* **Work required**
Give back each entry word for word, but drop the images.

Extracted page text data:

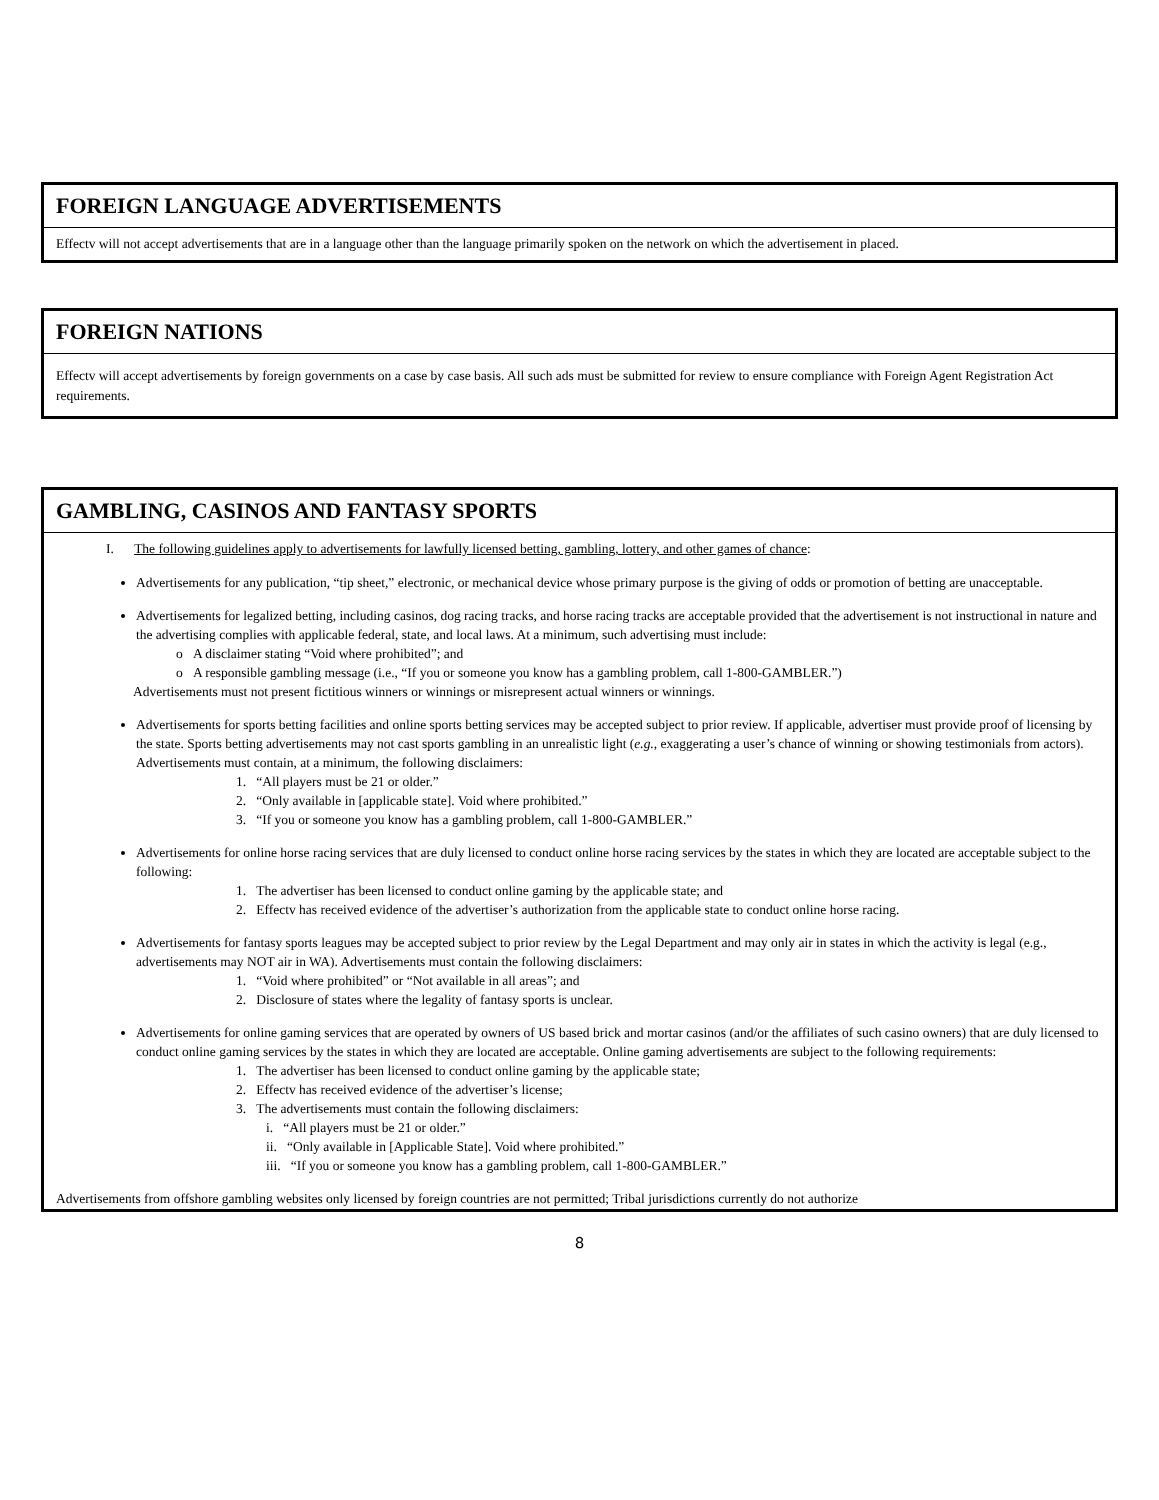FOREIGN LANGUAGE ADVERTISEMENTS
Effectv will not accept advertisements that are in a language other than the language primarily spoken on the network on which the advertisement in placed.
FOREIGN NATIONS
Effectv will accept advertisements by foreign governments on a case by case basis. All such ads must be submitted for review to ensure compliance with Foreign Agent Registration Act requirements.
GAMBLING, CASINOS AND FANTASY SPORTS
I. The following guidelines apply to advertisements for lawfully licensed betting, gambling, lottery, and other games of chance:
Advertisements for any publication, “tip sheet,” electronic, or mechanical device whose primary purpose is the giving of odds or promotion of betting are unacceptable.
Advertisements for legalized betting, including casinos, dog racing tracks, and horse racing tracks are acceptable provided that the advertisement is not instructional in nature and the advertising complies with applicable federal, state, and local laws. At a minimum, such advertising must include:
o A disclaimer stating “Void where prohibited”; and
o A responsible gambling message (i.e., “If you or someone you know has a gambling problem, call 1-800-GAMBLER.”)
Advertisements must not present fictitious winners or winnings or misrepresent actual winners or winnings.
Advertisements for sports betting facilities and online sports betting services may be accepted subject to prior review. If applicable, advertiser must provide proof of licensing by the state. Sports betting advertisements may not cast sports gambling in an unrealistic light (e.g., exaggerating a user’s chance of winning or showing testimonials from actors). Advertisements must contain, at a minimum, the following disclaimers:
1. “All players must be 21 or older.”
2. “Only available in [applicable state]. Void where prohibited.”
3. “If you or someone you know has a gambling problem, call 1-800-GAMBLER.”
Advertisements for online horse racing services that are duly licensed to conduct online horse racing services by the states in which they are located are acceptable subject to the following:
1. The advertiser has been licensed to conduct online gaming by the applicable state; and
2. Effectv has received evidence of the advertiser’s authorization from the applicable state to conduct online horse racing.
Advertisements for fantasy sports leagues may be accepted subject to prior review by the Legal Department and may only air in states in which the activity is legal (e.g., advertisements may NOT air in WA). Advertisements must contain the following disclaimers:
1. “Void where prohibited” or “Not available in all areas”; and
2. Disclosure of states where the legality of fantasy sports is unclear.
Advertisements for online gaming services that are operated by owners of US based brick and mortar casinos (and/or the affiliates of such casino owners) that are duly licensed to conduct online gaming services by the states in which they are located are acceptable. Online gaming advertisements are subject to the following requirements:
1. The advertiser has been licensed to conduct online gaming by the applicable state;
2. Effectv has received evidence of the advertiser’s license;
3. The advertisements must contain the following disclaimers:
i. “All players must be 21 or older.”
ii. “Only available in [Applicable State]. Void where prohibited.”
iii. “If you or someone you know has a gambling problem, call 1-800-GAMBLER.”
Advertisements from offshore gambling websites only licensed by foreign countries are not permitted; Tribal jurisdictions currently do not authorize
8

* **The completed task**
FOREIGN LANGUAGE ADVERTISEMENTS
Effectv will not accept advertisements that are in a language other than the language primarily spoken on the network on which the advertisement in placed.
FOREIGN NATIONS
Effectv will accept advertisements by foreign governments on a case by case basis. All such ads must be submitted for review to ensure compliance with Foreign Agent Registration Act requirements.
GAMBLING, CASINOS AND FANTASY SPORTS
I. The following guidelines apply to advertisements for lawfully licensed betting, gambling, lottery, and other games of chance:
Advertisements for any publication, “tip sheet,” electronic, or mechanical device whose primary purpose is the giving of odds or promotion of betting are unacceptable.
Advertisements for legalized betting, including casinos, dog racing tracks, and horse racing tracks are acceptable provided that the advertisement is not instructional in nature and the advertising complies with applicable federal, state, and local laws. At a minimum, such advertising must include:
o A disclaimer stating “Void where prohibited”; and
o A responsible gambling message (i.e., “If you or someone you know has a gambling problem, call 1-800-GAMBLER.”)
Advertisements must not present fictitious winners or winnings or misrepresent actual winners or winnings.
Advertisements for sports betting facilities and online sports betting services may be accepted subject to prior review. If applicable, advertiser must provide proof of licensing by the state. Sports betting advertisements may not cast sports gambling in an unrealistic light (e.g., exaggerating a user’s chance of winning or showing testimonials from actors). Advertisements must contain, at a minimum, the following disclaimers:
1. “All players must be 21 or older.”
2. “Only available in [applicable state]. Void where prohibited.”
3. “If you or someone you know has a gambling problem, call 1-800-GAMBLER.”
Advertisements for online horse racing services that are duly licensed to conduct online horse racing services by the states in which they are located are acceptable subject to the following:
1. The advertiser has been licensed to conduct online gaming by the applicable state; and
2. Effectv has received evidence of the advertiser’s authorization from the applicable state to conduct online horse racing.
Advertisements for fantasy sports leagues may be accepted subject to prior review by the Legal Department and may only air in states in which the activity is legal (e.g., advertisements may NOT air in WA). Advertisements must contain the following disclaimers:
1. “Void where prohibited” or “Not available in all areas”; and
2. Disclosure of states where the legality of fantasy sports is unclear.
Advertisements for online gaming services that are operated by owners of US based brick and mortar casinos (and/or the affiliates of such casino owners) that are duly licensed to conduct online gaming services by the states in which they are located are acceptable. Online gaming advertisements are subject to the following requirements:
1. The advertiser has been licensed to conduct online gaming by the applicable state;
2. Effectv has received evidence of the advertiser’s license;
3. The advertisements must contain the following disclaimers:
i. “All players must be 21 or older.”
ii. “Only available in [Applicable State]. Void where prohibited.”
iii. “If you or someone you know has a gambling problem, call 1-800-GAMBLER.”
Advertisements from offshore gambling websites only licensed by foreign countries are not permitted; Tribal jurisdictions currently do not authorize
8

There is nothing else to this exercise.